▶ **PASSAGE SHOWN**:
....

Objective The ovule abortion of Camellia oleifera is serious. Only a few ovules could develop into mature seeds, but its abortion mechanism is not clear. The research investigated abortion period, microstructure changes and abortion reasons of ovules to clarify the abortion process and to provide certain theoretical basis and practical significance for increasing the yield of Camellia oleifera.
Method The fruits of C. oleifera cv. ‘Huashuo’ were chosen as the experimental material. The ovule morphology in Camellia oleifera fruit was observed under stereomicroscope. We counted the proportion of abortive ovules. The stage of losing activity of abortive ovules was observed by FDA staining technique and stereomicroscope. The histological changes of fertile and abortive ovules were clarified by paraffin technique and microscopic observation, and the starch grain distribution in fertile and abortive ovules was marked by K-KI2 staining and PAS reaction. The CFDA fluorescence tracing experiment and laser confocal microscopy were used to reveal assimilate transport pathways in fertile and abortive ovules. The qRT-PCR was used to analyze the expression of genes related to sugar and energy metabolism, reactive oxygen species metabolism, and apoptosis processes in fertile and abortive ovules.

....

▶ **DATA UNDER STUDY**:
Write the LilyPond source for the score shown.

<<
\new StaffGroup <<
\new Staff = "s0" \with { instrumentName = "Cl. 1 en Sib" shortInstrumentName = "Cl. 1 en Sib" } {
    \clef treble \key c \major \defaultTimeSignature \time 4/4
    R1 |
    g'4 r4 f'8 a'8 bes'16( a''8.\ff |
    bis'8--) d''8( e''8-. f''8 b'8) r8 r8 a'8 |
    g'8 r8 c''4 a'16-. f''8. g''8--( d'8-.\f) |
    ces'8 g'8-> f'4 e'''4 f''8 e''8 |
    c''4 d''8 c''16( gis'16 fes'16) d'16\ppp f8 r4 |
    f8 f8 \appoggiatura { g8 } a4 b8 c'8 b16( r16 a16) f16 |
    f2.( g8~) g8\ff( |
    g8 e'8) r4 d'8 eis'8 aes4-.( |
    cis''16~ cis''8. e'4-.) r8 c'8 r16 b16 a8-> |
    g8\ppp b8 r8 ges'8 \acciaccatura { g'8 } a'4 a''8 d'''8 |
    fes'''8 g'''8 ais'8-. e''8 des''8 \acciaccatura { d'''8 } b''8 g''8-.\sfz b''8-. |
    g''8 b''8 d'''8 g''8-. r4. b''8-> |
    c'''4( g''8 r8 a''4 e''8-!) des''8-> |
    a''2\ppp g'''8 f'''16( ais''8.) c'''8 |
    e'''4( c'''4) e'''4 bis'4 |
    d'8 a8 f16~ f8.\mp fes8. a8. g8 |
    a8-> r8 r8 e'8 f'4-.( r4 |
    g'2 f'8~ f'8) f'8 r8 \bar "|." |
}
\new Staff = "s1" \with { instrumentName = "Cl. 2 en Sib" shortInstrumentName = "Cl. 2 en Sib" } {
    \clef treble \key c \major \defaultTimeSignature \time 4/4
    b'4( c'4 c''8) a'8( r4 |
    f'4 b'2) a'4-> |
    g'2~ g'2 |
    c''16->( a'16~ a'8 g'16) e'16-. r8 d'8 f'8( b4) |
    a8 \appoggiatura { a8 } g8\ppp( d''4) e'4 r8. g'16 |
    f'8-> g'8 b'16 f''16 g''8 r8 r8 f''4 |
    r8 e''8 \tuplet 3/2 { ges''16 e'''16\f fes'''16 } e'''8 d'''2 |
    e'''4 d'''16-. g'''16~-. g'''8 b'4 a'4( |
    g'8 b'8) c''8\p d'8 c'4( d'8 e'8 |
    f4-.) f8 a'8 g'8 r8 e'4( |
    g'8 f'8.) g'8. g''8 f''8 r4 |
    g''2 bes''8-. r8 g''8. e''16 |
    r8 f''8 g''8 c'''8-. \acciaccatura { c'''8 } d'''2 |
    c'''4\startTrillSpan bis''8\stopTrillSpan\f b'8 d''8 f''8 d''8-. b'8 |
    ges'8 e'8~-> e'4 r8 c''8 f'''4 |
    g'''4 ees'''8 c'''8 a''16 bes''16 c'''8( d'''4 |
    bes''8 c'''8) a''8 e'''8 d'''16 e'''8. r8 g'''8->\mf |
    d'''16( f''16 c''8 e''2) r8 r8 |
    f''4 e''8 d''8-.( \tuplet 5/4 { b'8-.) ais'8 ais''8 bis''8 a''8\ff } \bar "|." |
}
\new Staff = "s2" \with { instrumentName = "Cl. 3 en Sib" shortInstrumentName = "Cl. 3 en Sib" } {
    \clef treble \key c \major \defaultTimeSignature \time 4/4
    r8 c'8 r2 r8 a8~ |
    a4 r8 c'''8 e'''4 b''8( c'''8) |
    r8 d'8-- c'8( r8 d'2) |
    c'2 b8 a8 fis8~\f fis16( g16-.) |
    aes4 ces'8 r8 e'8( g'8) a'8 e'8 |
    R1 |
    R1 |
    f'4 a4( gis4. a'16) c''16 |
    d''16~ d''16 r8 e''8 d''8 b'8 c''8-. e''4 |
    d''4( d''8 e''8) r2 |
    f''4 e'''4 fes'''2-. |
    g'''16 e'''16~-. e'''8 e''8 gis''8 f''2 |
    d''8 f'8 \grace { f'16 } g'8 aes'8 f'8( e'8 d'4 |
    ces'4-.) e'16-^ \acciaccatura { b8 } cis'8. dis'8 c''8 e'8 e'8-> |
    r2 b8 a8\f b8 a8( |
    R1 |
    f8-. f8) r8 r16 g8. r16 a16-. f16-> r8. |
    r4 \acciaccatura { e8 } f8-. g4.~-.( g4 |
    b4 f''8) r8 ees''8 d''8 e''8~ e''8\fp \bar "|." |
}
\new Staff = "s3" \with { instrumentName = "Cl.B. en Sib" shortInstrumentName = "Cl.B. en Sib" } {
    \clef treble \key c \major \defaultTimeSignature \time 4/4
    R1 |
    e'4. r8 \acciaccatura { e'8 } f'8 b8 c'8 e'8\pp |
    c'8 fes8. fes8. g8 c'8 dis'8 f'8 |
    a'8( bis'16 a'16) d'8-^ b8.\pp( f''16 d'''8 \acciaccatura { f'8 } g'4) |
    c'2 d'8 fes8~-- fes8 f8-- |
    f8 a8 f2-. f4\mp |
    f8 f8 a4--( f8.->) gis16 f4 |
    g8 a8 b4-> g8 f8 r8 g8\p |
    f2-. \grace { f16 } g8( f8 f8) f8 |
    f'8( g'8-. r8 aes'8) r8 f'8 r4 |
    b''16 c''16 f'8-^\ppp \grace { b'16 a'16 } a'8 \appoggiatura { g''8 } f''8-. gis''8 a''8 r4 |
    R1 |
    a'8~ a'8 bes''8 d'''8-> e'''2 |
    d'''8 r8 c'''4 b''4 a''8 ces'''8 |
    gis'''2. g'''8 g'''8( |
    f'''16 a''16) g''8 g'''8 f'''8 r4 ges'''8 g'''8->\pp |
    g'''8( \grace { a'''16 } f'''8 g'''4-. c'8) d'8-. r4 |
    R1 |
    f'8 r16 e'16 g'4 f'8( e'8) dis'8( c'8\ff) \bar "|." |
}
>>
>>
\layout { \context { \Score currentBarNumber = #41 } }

....

▶ **ACTIVITY 1**:
From the Camellia oleifera ovule abortion abstract, extract the stretch from "Objective The ovule" through "of Camellia oleifera.", word for word.
▶ **ACTIVITY 2**:
Write what comes next in the Camellia oleifera ovule abortion abstract, starting after its last sentence.
The material shown above stands apart from the Camellia oleifera ovule abortion abstract.

▶ **OUTPUT 1**:
Objective The ovule abortion of Camellia oleifera is serious. Only a few ovules could develop into mature seeds, but its abortion mechanism is not clear. The research investigated abortion period, microstructure changes and abortion reasons of ovules to clarify the abortion process and to provide certain theoretical basis and practical significance for increasing the yield of Camellia oleifera.

▶ **OUTPUT 2**:
Result (1) The stereomicroscope observation showed that the size of fertile and abortive ovules differed after 26 WAA (weeks after anthesis). The results of FDA staining indicated that the abortive ovules gradually lost their activity during fruit development. (2) At 37 WAA, the proportion of abortive ovules reached 64.08%. (3) Microscopic observation showed that the embryo and endosperm of fertile ovules developed normally, and the inner and outer integuments were tightly united; the abortive ovules had no endosperm cells, and the space between the inner and outer integument was wild. Starch grains were observed in both the suspensor and endosperm of fertile ovules, and only a few starch grains were observed on the shrunken inner integuments of abortive ovules. (4) CFDA fluorescence tracing results revealed differences in assimilate transport modes between fertile and abortive ovules. There was no callose deposition on the inner integument of fertile ovules, while callose deposition can be seen on the inner integument of abortive ovules. (5) Genes related to sugar and energy metabolism, reactive oxygen species metabolism, and apoptosis processes were differentially expressed in fertile and abortive ovules.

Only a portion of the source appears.